Он хмыкнул и даже чуть улыбнулся. Вместе с переходом на «ты» это выглядело действительно чудом, как и непорочное зачатие.
Но зародившаяся было улыбка соскользнула с лица капитана и исчезла. Так фокусники прячут яичко в рукав.
— Эта икона была только что отреставрирована. Написали ее еще при царе Горохе. Знатоки считают, что ее могут оценить там, — Шиковец указал пальцем за плечо, — не менее чем в четверть миллиона долларов.

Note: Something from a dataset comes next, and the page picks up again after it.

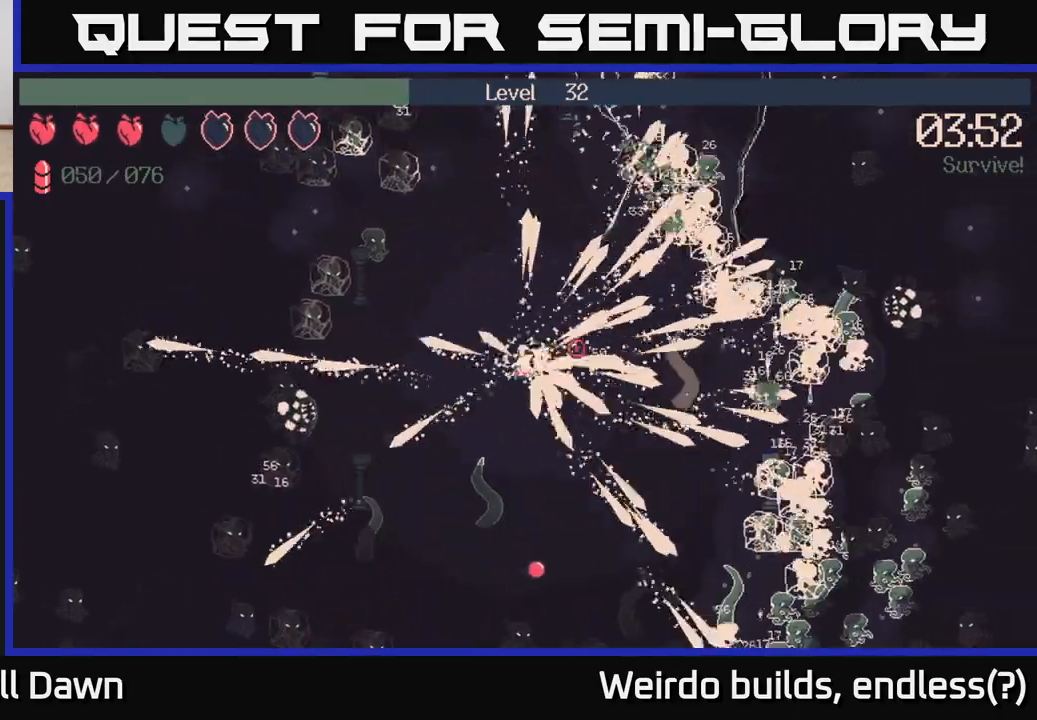
{"buttons": ["R2"], "left_stick": "right", "right_stick": "right", "events": [[67, "right_stick", "down-right"], [217, "right_stick", "right"], [367, "right_stick", "down-right"], [467, "right_stick", "right"]]}
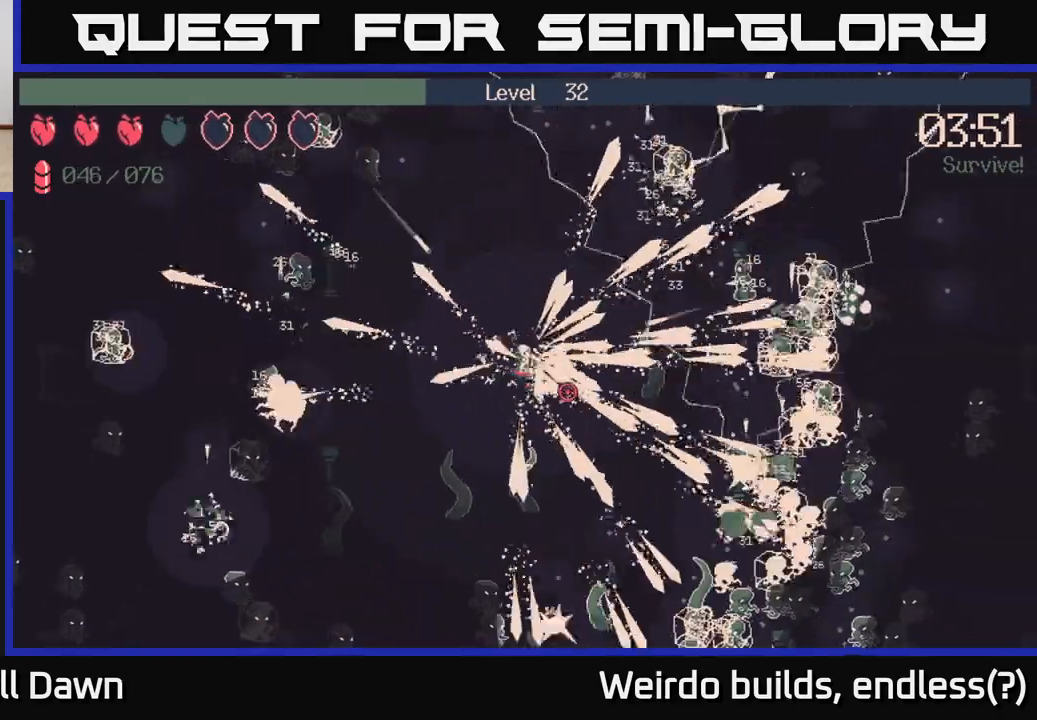
{"buttons": ["R2"], "left_stick": "right", "right_stick": "down-right", "events": [[100, "right_stick", "down-right"], [233, "right_stick", "right"], [350, "right_stick", "down-right"]]}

— Сколько? — спросил я, привстав.
— Четверть миллиона.
Слово «миллион» всегда производит сильное впечатление, хотя реального смысла для нас не представляет. Тут, как в астрономии, нужно быть специалистом, чтобы докопаться до вещественного выражения величины. Но такие специалисты встречаются крайне редко. Я не имею в виду работников Министерства финансов. Это теоретики. Я же, как человек, получающий сто двадцать рублей, хотел бы посмотреть на практика.

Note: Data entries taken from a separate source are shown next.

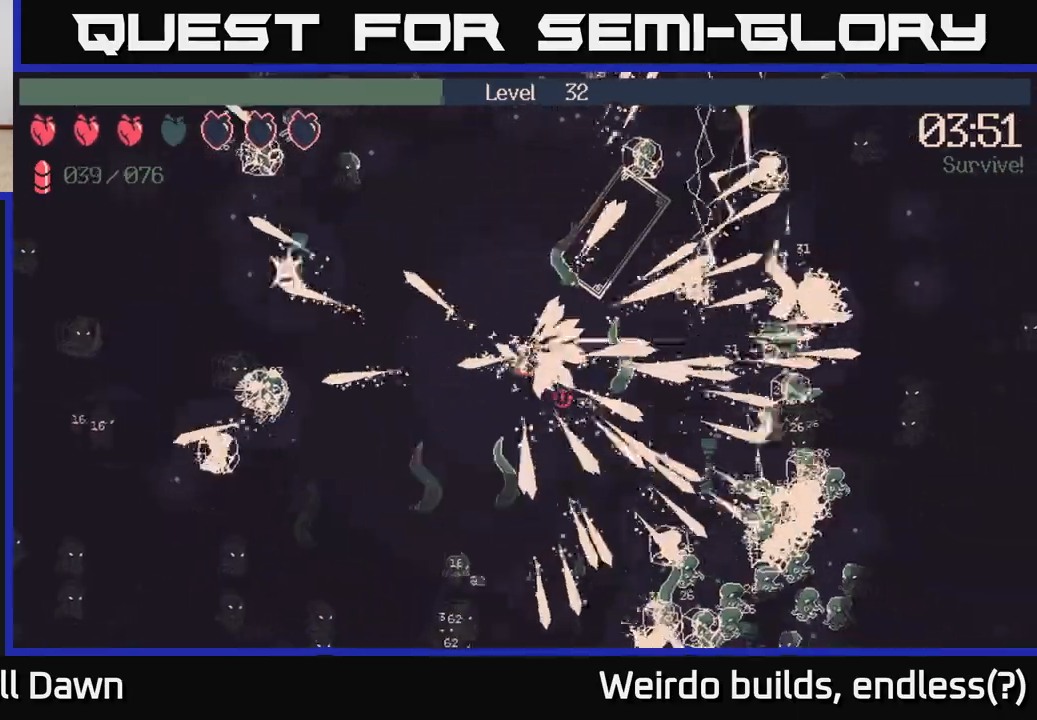
{"buttons": ["R2"], "left_stick": "down-right", "right_stick": "down-right", "events": [[50, "right_stick", "right"], [200, "right_stick", "down-right"], [333, "left_stick", "down-right"]]}
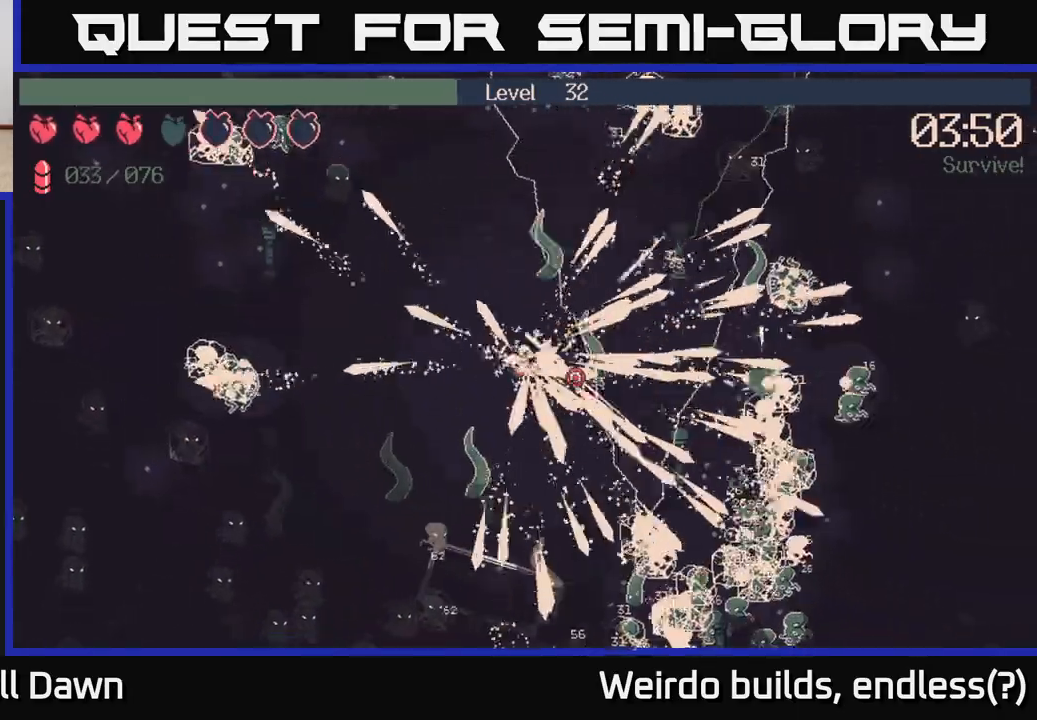
{"buttons": ["R2"], "left_stick": "right", "right_stick": "down-right", "events": [[117, "right_stick", "right"], [250, "right_stick", "down-right"], [267, "left_stick", "right"], [367, "right_stick", "right"], [500, "right_stick", "down-right"]]}
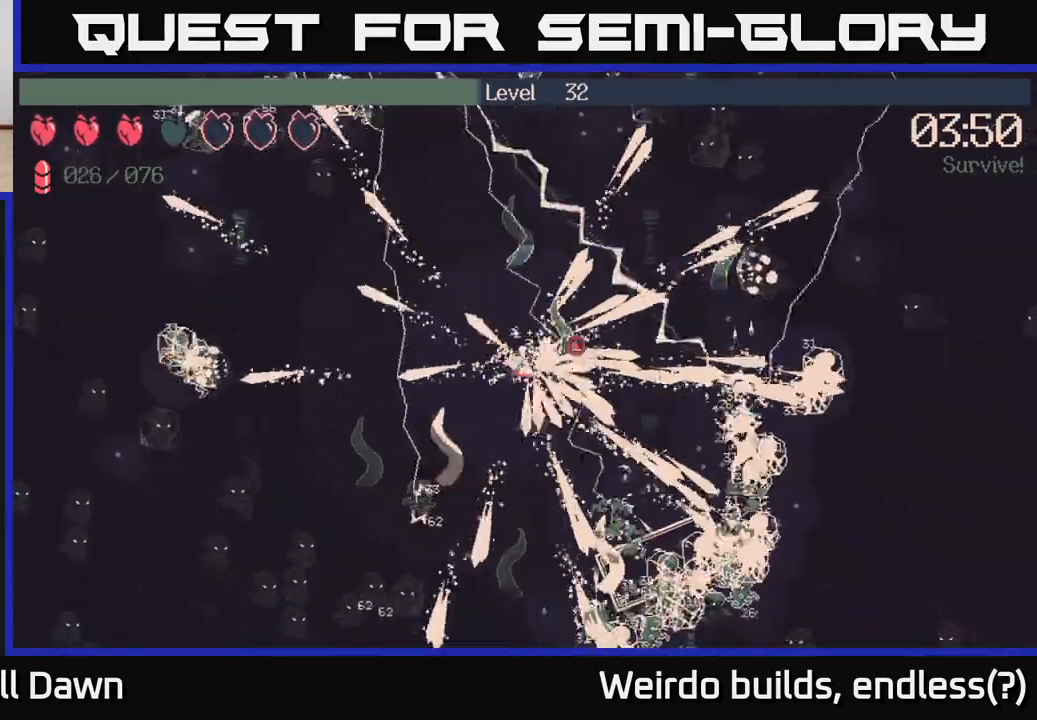
{"buttons": ["R2"], "left_stick": "right", "right_stick": "right", "events": [[200, "left_stick", "down-right"], [417, "right_stick", "right"], [433, "left_stick", "right"]]}
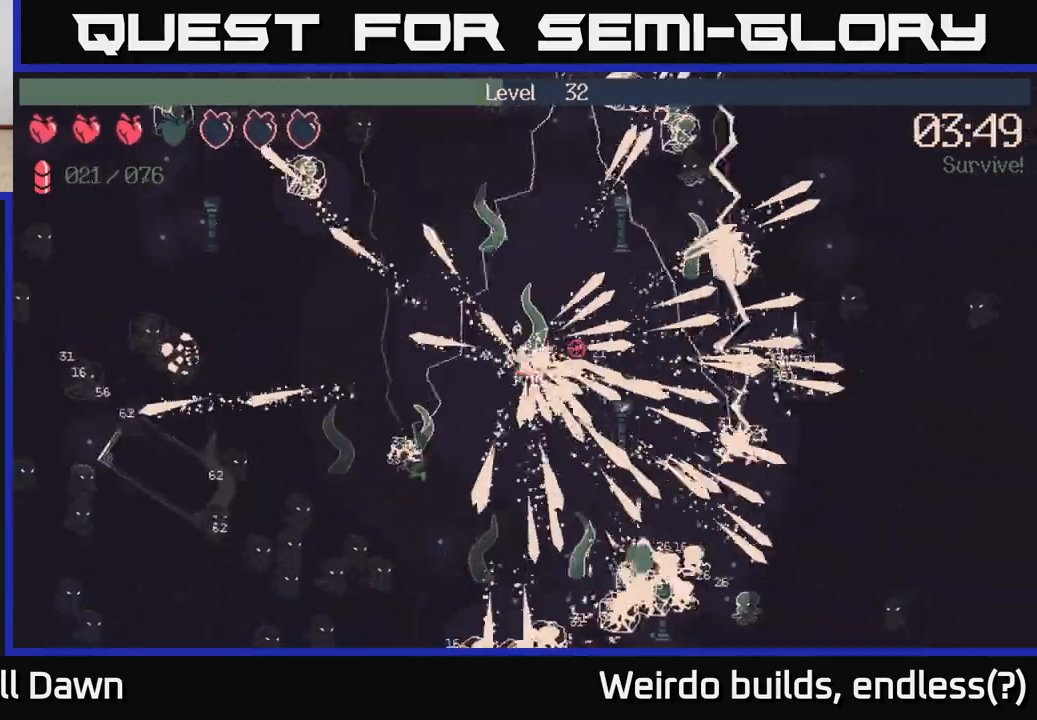
{"buttons": ["R2"], "left_stick": "right", "right_stick": "right", "events": [[33, "right_stick", "down-right"], [150, "right_stick", "right"], [267, "right_stick", "down-right"], [467, "right_stick", "right"]]}
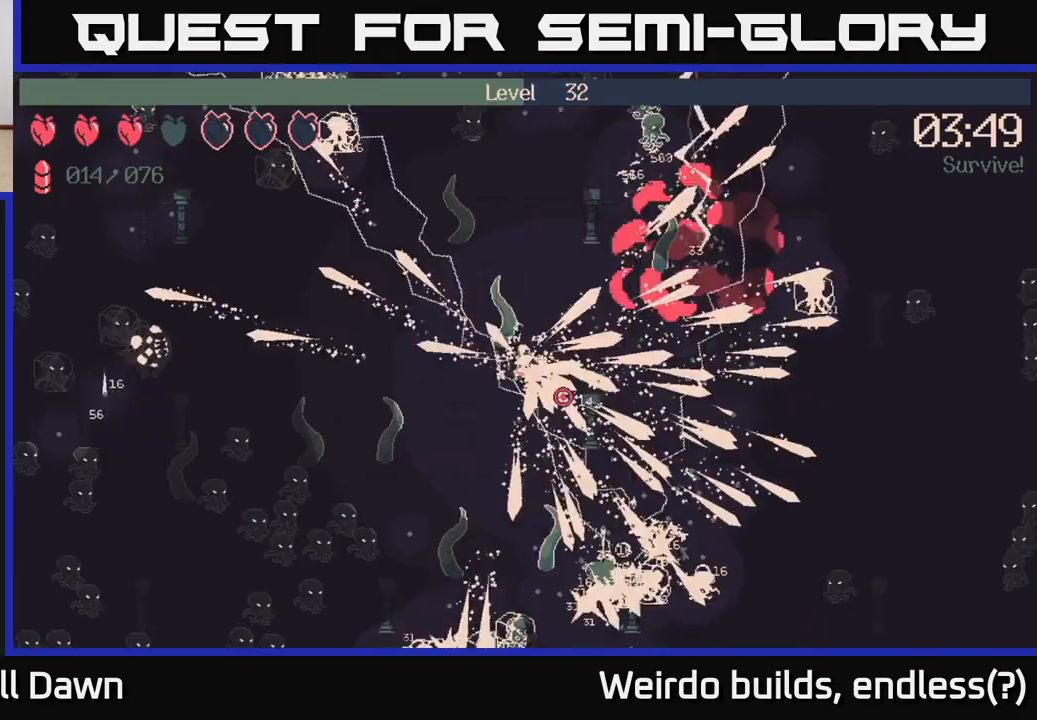
{"buttons": ["R2"], "left_stick": "right", "right_stick": "down", "events": [[100, "right_stick", "up-right"], [267, "right_stick", "down-right"], [367, "right_stick", "down"]]}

— Четверть миллиона, — повторил я. — Да… это ставка.
— Юрский знал, что прихватить с собой! — сказал Шиковец. — Думаю, он действовал примерно так. Прежде всего ему нужно было познакомиться с кем–нибудь из загранки. Он идет в «Стадион», где околачивается всякая портовая шушера. И сталкивается с Маврухиным… Они быстро нашли общий язык. Юрский поселился на той стороне затона, на брошенном катерке. Маврухин, кстати, купил для него свитер, сапоги и ватник, чтобы не мерз ночами. Мы обнаружили чек в каюте. Правда, самих вещей не нашли, очевидно Юрский забрал с собой… Наверно, Маврухин пообещал этому парню, что возьмет его на теплоход и запрячет, но это, конечно, была липа. Маврухин решил обвести компаньона вокруг пальца и реализовать иконку самостоятельно. Может, он похитил ее у Юрского или обманом заполучил. Произошла ссора. Юрский поздним вечером переправился к пирсу под водой, подстерег Маврухина, рассчитался с ним и забрал икону. В ту же ночь он ушел с катера… Но найдем! Никуда не денется из города.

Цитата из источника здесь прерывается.